### Record extracts ###

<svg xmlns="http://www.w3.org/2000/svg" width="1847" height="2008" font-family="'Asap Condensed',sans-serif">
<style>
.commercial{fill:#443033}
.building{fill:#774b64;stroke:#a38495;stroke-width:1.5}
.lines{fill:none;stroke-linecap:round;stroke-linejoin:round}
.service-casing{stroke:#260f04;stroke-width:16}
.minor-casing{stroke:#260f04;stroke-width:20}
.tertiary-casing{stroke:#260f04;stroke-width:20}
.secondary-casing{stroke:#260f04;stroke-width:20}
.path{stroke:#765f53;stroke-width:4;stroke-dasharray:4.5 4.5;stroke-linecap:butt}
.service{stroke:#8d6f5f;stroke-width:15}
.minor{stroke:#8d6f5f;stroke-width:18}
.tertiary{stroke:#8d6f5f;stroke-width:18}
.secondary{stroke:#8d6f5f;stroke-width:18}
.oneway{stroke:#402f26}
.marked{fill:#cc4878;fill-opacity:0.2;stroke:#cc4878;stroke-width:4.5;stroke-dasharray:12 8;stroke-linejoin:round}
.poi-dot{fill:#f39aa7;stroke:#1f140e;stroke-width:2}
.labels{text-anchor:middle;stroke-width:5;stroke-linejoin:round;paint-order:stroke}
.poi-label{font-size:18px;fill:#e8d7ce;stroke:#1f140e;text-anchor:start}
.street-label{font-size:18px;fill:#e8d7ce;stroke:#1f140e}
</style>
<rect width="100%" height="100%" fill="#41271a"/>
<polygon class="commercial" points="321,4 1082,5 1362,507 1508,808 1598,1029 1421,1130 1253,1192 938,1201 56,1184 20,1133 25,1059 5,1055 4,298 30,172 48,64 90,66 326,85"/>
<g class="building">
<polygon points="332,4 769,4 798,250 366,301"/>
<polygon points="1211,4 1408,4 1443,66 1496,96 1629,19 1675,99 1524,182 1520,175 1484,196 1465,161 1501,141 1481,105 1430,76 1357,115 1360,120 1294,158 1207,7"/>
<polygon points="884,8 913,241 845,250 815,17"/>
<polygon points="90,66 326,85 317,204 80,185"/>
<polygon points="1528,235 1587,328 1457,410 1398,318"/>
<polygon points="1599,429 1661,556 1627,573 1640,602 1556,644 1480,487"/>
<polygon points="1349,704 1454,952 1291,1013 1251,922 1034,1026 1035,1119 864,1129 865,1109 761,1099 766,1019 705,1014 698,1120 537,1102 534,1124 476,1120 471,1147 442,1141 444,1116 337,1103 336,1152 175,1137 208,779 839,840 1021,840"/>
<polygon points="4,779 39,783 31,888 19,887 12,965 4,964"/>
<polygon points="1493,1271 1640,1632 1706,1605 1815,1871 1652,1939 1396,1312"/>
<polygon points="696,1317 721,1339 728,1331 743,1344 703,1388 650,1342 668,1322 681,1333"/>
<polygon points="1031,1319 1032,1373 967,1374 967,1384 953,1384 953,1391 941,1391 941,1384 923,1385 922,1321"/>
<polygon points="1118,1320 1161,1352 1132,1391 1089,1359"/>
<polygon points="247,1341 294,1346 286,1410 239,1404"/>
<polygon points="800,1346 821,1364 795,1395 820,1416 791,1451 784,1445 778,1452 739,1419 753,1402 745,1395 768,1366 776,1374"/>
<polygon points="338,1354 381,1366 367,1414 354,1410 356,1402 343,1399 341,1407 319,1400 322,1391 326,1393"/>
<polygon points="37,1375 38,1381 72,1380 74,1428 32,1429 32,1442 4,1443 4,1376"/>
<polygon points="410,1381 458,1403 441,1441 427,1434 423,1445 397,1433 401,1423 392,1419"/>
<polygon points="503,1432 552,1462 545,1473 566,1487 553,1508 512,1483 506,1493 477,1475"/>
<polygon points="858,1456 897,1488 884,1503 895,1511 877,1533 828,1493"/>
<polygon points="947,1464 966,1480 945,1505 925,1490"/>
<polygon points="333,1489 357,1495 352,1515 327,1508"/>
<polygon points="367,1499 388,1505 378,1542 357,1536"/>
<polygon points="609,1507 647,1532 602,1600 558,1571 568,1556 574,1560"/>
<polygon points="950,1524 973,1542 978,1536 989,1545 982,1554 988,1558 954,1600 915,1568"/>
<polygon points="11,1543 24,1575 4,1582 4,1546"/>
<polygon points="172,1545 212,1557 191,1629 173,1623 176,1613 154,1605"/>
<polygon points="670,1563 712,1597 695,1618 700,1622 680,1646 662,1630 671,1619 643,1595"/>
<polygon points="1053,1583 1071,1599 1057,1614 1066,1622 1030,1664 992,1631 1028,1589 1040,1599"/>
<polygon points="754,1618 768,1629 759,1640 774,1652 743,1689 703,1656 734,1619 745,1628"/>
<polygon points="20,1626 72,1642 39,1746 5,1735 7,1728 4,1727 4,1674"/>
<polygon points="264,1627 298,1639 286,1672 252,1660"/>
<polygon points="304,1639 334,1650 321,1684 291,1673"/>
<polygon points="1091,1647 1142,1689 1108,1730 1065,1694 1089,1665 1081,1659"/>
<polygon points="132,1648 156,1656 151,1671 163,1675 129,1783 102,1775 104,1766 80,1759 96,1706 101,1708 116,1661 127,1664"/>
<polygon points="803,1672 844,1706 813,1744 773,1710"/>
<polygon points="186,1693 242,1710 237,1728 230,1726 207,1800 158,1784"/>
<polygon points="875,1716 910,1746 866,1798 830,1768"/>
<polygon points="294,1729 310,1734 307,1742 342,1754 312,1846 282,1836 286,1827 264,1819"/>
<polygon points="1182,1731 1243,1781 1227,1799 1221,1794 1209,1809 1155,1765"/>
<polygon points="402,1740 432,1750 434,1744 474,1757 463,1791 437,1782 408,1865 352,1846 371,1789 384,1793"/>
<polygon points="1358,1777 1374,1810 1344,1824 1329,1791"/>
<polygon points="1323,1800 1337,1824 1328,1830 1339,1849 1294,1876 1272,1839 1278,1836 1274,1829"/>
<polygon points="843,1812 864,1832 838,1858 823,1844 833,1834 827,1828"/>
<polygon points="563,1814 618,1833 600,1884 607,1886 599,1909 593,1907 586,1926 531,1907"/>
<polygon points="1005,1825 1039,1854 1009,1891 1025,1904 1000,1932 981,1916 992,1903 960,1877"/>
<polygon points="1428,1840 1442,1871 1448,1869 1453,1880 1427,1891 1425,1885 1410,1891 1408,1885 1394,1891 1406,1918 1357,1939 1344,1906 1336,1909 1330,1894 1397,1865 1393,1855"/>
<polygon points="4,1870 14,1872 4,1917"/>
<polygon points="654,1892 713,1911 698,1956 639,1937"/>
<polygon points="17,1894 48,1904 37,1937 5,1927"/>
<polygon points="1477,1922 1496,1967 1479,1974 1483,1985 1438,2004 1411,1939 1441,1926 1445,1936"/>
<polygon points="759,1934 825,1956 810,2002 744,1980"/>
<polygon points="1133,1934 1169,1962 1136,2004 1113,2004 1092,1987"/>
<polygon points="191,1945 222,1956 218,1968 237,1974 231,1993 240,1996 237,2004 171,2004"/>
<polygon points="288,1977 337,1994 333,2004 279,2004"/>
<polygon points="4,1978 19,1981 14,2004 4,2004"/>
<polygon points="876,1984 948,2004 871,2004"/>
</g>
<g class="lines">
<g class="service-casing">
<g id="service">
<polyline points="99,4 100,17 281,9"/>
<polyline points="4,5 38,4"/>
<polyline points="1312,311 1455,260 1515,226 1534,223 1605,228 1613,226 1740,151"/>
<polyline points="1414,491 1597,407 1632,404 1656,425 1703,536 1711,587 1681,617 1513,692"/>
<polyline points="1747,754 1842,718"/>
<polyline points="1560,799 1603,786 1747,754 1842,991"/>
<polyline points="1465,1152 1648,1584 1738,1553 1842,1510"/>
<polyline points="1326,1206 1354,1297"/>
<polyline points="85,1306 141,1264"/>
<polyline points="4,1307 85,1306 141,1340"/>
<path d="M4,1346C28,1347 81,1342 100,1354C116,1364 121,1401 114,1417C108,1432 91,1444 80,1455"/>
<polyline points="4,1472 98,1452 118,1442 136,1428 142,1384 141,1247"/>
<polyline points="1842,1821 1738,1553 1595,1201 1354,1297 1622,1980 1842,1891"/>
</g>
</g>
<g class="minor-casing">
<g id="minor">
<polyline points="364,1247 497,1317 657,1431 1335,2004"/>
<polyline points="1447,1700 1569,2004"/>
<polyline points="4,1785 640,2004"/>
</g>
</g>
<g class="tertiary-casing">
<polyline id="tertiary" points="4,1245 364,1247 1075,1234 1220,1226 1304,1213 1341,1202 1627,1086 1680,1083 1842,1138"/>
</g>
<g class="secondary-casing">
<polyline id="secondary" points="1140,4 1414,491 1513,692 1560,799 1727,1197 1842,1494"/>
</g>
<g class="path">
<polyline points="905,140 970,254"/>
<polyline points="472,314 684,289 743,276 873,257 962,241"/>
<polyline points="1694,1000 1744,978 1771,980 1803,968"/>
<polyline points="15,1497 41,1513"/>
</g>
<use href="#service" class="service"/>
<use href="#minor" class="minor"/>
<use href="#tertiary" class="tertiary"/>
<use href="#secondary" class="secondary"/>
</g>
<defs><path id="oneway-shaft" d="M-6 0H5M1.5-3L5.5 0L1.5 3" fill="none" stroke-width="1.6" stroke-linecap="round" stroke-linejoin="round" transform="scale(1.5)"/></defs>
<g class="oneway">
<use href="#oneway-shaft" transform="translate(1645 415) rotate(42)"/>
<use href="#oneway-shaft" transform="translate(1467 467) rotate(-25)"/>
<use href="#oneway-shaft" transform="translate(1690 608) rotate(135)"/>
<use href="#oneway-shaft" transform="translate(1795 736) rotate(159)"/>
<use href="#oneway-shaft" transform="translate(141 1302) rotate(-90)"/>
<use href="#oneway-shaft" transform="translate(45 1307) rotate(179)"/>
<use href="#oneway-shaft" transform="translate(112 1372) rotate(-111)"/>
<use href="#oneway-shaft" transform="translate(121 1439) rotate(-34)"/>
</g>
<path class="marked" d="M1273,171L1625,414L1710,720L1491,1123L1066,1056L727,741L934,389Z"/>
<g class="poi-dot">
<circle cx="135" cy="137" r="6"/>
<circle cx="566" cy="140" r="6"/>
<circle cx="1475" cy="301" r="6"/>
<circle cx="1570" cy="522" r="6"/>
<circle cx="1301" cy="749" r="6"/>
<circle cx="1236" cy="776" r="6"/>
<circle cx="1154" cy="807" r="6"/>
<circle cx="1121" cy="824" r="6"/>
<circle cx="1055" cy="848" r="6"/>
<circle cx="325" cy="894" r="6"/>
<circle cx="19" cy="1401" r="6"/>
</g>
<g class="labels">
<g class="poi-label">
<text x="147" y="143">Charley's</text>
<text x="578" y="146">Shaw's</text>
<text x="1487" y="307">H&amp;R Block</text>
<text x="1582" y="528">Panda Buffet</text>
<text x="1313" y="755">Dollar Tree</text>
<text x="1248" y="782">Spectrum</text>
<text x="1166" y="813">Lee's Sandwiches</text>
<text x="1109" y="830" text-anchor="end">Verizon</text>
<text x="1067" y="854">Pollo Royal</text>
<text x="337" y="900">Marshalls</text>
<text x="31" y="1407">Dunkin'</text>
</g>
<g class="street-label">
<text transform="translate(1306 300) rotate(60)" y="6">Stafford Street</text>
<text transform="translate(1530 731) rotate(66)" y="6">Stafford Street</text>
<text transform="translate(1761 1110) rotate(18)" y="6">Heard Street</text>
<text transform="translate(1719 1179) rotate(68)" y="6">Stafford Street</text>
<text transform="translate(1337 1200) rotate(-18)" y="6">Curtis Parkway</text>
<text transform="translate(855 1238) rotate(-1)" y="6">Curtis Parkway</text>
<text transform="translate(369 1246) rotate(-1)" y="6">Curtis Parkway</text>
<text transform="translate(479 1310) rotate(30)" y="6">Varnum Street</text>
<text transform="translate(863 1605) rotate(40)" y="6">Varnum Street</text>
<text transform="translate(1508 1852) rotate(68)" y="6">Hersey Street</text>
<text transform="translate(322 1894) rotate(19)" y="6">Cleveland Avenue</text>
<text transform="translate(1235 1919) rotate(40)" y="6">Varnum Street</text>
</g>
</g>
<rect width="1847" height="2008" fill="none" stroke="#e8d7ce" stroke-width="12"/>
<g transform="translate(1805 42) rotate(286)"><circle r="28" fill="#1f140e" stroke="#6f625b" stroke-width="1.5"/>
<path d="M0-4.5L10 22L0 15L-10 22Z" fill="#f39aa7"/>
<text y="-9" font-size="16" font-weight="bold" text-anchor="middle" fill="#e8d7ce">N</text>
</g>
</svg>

###

**What the exercise asks**
In the listing above, find each line containing "middle" and copy it.

**Result for this task**
.labels{text-anchor:middle;stroke-width:5;stroke-linejoin:round;paint-order:stroke}
<text y="-9" font-size="16" font-weight="bold" text-anchor="middle" fill="#e8d7ce">N</text>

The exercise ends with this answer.